Repository files navigation

stz

stz is a work-in-progress code for simulating bulk metallic glasses in 3D using the shear transformation zone theory of amorphous plasticity. At the moment, only linear elastic terms have been implemented. The code is written in Cython and has been parallelized through MPI via mpi4py.

Getting Started

Requirements

This code requires Cython (http://cython.org/) and mpi4py (http://mpi4py.scipy.org/).

Branches

Pull the master branch for a serial implementation, parallel_MPI for the parallel implementation, or odyssey for code suited for running on Harvard University's Odyssey cluster.

Download and Installation

Grab your copy of the code with

git clone git@github.com:thereisnoquarter/stz.git

Assuming you have Cython installed, you can cause the program to compile to C with:

python driver.py

Simulation Paramaters

An example test.conf file is provided for configuration options. The file accepts values for the material Lame parameters and density, the size of the grid, the number of points in each dimension, the initial and final time, and an output file. This file can be modified directly or used as a template.To run a simulation with specific parameters, call:

python driver.py your_config_file.conf

where your_config_file.conf contained the relevant parameters for your problem. A picture of this process is also displayed below.

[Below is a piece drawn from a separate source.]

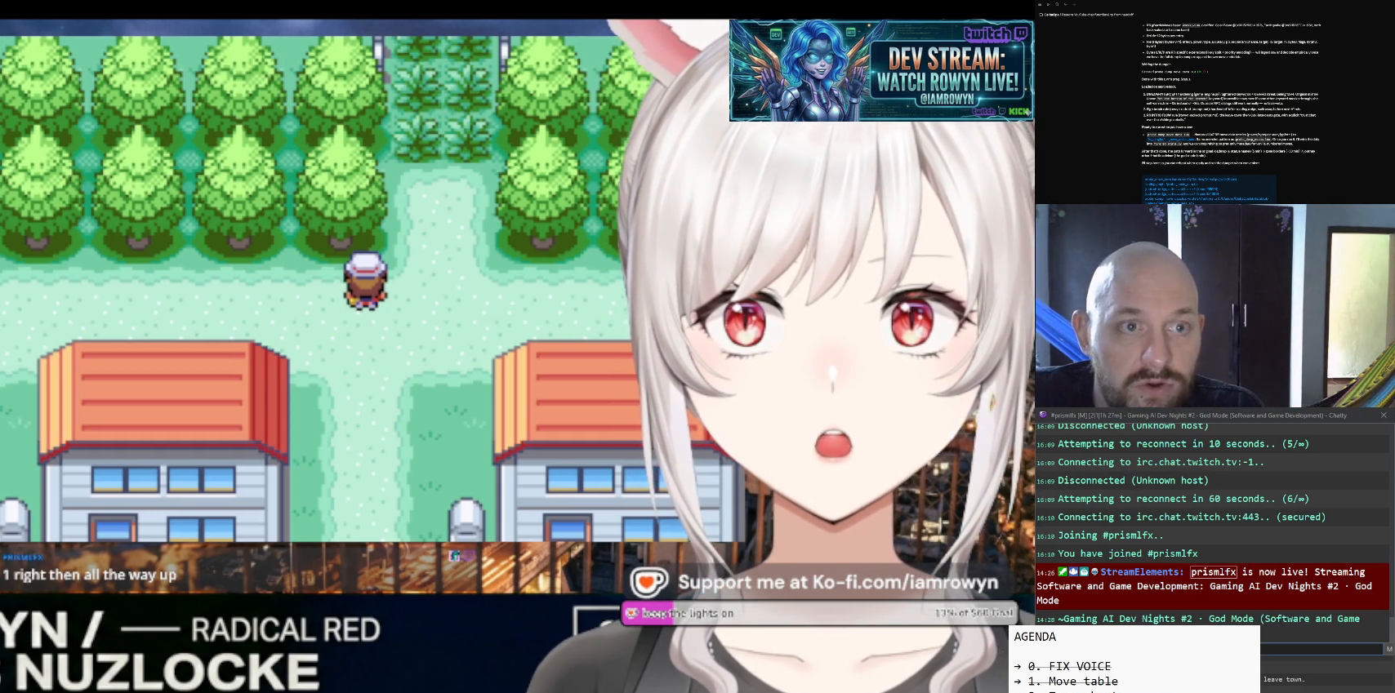
{"buttons": ["DPAD_DOWN"], "events": []}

Initial and Boundary Conditions

You will also need to implement the relevant boundary conditions for the problem you wish to solve. This is done in the set_boundary_conditions() function in sim.pyx. Shear wave initial conditions have been provided as an example to demonstrate how to implement initial conditions. Note that in the parallel case, to properly load in initial conditions it is necessary to account for the fact that each processor is shifted in space. These shifts can be computed simply using cx, cy, and cz, the indices of the processor in the Cartesian communicator (described more in detail in the technical details below). Simply multiply each Cartesian index ci by the number of subdomain grid elements in that direction, n_i.

Parallel Branch

To pull the parallel code, checkout the parallel_MPI branch:

git checkout parallel_MPI

The code can be run just as in the case of the serial file by calling:

mpirun -np n python driver.py [your configuration file]

where n is the number of processors.

Background Information

Bulk metallic glasses (BMGs) are an alloy whose atoms form an amorphous, random structure, in contrast to most metals. BMGs possess exceptional mechanical properties, such as high tensile strength, excellent wear resistance, and the ability to be efficiently molded and processed. They are under consideration for a wealth of technological applications, such as next-generation smartphone cases and aircraft components. However, their amorphous structure raises fundamental unanswered questions about their mechanical properties, which has hindered their usage in structural applications where they must be guaranteed not to fail.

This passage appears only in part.